Atherosclerosis (AS) is the principal cause of heart attack, stroke. AS is a disease of multiple etiologies resulting from a series of molecular and cellular changes that begin in the intima of the arterial wall. An elevated plasma level of low-density lipoprotein (LDL) is clearly a major risk factor for cardiovascular disease. An increase in plasma LDL levels lead to an increased rate of entry of LDL into the intima. Where the LDL can undergo oxidative modification catalyzed by any of the major cell type found in artery. OxLDL exhibit a variety of biology properties potentially involved in atherosclerosis.
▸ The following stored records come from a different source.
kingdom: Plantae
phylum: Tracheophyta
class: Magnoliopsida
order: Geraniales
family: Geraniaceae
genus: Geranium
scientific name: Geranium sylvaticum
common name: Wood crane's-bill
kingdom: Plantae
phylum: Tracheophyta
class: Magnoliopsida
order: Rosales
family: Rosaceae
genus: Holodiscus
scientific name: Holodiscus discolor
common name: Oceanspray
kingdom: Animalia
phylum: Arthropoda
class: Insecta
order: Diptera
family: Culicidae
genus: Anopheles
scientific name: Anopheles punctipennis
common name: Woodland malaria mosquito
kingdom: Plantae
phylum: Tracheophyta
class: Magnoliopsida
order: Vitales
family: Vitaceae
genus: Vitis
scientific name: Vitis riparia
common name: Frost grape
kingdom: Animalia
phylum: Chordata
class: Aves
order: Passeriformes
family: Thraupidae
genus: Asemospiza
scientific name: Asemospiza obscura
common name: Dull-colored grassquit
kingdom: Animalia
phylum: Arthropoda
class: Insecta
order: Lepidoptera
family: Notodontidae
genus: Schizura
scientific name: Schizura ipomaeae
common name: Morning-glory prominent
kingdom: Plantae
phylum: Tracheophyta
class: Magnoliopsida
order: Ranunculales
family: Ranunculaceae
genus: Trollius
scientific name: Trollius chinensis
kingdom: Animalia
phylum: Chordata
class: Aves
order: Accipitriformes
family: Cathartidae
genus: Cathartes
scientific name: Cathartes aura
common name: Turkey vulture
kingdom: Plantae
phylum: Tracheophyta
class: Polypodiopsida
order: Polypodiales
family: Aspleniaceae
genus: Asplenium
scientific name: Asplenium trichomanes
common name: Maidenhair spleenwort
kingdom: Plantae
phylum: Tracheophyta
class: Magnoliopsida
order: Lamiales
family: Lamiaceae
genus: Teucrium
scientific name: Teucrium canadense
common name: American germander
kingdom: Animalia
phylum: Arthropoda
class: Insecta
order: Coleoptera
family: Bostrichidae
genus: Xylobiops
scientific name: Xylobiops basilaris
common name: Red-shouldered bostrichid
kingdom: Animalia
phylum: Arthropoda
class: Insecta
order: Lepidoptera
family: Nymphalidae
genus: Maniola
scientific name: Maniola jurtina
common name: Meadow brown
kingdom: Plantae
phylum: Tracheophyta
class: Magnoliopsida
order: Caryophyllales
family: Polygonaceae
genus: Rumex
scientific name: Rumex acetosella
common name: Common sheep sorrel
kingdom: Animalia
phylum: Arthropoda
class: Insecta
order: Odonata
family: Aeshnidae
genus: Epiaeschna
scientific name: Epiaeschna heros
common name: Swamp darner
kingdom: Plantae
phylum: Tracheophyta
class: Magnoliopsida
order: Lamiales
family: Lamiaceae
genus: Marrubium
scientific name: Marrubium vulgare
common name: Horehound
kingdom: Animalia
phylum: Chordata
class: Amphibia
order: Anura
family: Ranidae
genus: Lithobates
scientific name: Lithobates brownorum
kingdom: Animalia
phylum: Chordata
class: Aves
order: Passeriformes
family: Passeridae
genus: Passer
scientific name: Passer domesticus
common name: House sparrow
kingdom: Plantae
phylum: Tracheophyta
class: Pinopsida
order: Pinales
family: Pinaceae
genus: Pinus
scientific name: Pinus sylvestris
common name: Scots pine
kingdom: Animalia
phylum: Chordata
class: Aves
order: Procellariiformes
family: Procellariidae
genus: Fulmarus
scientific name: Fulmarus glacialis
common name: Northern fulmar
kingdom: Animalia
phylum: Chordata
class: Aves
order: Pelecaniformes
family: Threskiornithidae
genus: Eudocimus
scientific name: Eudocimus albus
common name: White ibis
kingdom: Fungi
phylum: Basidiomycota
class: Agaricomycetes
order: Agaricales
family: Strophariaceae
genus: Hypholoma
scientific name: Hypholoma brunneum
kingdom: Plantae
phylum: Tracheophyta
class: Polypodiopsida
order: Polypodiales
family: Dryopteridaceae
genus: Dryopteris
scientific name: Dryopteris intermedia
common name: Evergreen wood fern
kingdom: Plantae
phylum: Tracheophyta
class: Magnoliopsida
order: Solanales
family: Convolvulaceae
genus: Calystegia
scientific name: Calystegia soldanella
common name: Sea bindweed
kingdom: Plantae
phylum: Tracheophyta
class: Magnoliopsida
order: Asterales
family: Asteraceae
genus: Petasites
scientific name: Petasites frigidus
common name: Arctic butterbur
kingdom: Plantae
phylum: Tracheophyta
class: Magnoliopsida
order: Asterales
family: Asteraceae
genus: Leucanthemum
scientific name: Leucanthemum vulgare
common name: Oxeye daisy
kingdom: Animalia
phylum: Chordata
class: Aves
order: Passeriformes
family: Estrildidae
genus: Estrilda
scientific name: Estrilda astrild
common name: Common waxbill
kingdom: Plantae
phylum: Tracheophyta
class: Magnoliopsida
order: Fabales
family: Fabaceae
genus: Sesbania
Such as induction of adhesion protein expression and subsequent entry of mononuclear cells, formation of foam cells and fatty streak, induction of macrophages apoptosis and smooth muscle cell (SMC) migration and proliferation and changes in the extracellular matrix.Previous studies showed that A20 possessed anti-apoptosis effect as evidence in inhibition of the activation of NF-kB. Thus we presumed that A20 might also have anti-apoptosis effect mediated by OxLDL in macrophages and might inhibit VSMC proliferation and migration. Therefore, the effect of A20 on OxLDL-induced damages of RAW264.7 macrophages and VSMC as well as their effects on related signal transduction were studied. The results are described as follows:In vitro experiments as well as histological studies suggest that OxLDL can cause macrophages damages. The protective effect of A20 was investigated in RAW264.7 cells. RAW264.7 cells were infected with AdGFP, 10-100μg/mL OxLDL can decrease cell viability in a time-and dose-dependent manners. Analysis of the mount of the sub Gl DNA and morphological changes as well as DNA fragmentation, consistently revealed OxLDL-induced apoptosis in RAW264.7 cells. We found a similar pattern with apoptotic effects of OxLDL when the degree of apoptosis was examined by Hoechst 33342 staining visualizing the presence of apoptotic nuclei and DNA laddering visualizing the degree of nucleosomal DNA fragmentation. In the same experimental condition, nLDL was not shown to have significant cytotoxicity. In contrast, macrophages infected with AdA20 were significantly protected from OxLDL-mediated cytotoxicity and apoptosis.